Can you extend the explainer below on linking DUNE results to high-energy models, picking up right after its final sentence?

-- START PROVIDED PASSAGE --

Connecting DUNE to UV models through an EFT pipeline

Imagine the universe as a giant, incredibly complex puzzle. Scientists have a picture of how most of the pieces fit together, called the "Standard Model." But they know there are missing pieces—tiny gaps where the picture doesn't quite make sense, especially regarding neutrinos (ghostly particles that barely interact with anything).

The DUNE experiment is like a new, super-powerful magnifying glass designed to look at these gaps. If DUNE finds a weird signal, it suggests there's a hidden piece of the puzzle we haven't seen yet.

This paper is essentially a "detective manual" for figuring out what that hidden piece might look like. Here is the story of the investigation, broken down simply:

1. The Clue: A Specific "Fingerprint"

The researchers focused on a specific type of weird signal DUNE might find. In the language of physics, this is a "Wilson coefficient" (let's call it C-target).

The Analogy: Imagine DUNE finds a muddy footprint at a crime scene. The size and shape of the print (the C-target) tell us something about the shoe that made it. The researchers asked: "If DUNE finds this specific muddy footprint, what kind of 'shoe' (new physics model) could have made it?"

2. The Suspects: A Massive Lineup

The team created a pipeline (a step-by-step checklist) to test thousands of possible "suspects." These suspects are theoretical models involving new particles (like extra heavy scalars or fermions) that exist at very high energy levels.

-- END PROVIDED PASSAGE --
-- START SUPPLIED INFORMATION --

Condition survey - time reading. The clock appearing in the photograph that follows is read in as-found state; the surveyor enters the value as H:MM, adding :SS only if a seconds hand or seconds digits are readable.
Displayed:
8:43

-- END SUPPLIED INFORMATION --

§ ANSWER TO THE PROBLEM:
The Analogy: They didn't just look at one suspect; they lined up 338 different suspects (theoretical models) and asked, "Which one of you could have left this specific footprint?"

3. The Interrogation: The "Flavor" Test

Here is where it gets tricky. Just because a suspect could make the footprint doesn't mean they are innocent of other crimes. In physics, if you add a new particle to explain one thing, it often accidentally causes problems elsewhere (like breaking rules about how particles change "flavors," similar to how a suspect might have a history of other crimes).

The Analogy: The researchers put the suspects through a strict background check. They asked: "If you made this footprint, did you also accidentally break other laws of physics that we already know are true?"
They used a computer pipeline to simulate this. First, they did a quick scan to see who looked promising. Then, they ran a deep, rigorous "global fit" (a massive statistical test) to see if the suspect could survive the scrutiny of all known data.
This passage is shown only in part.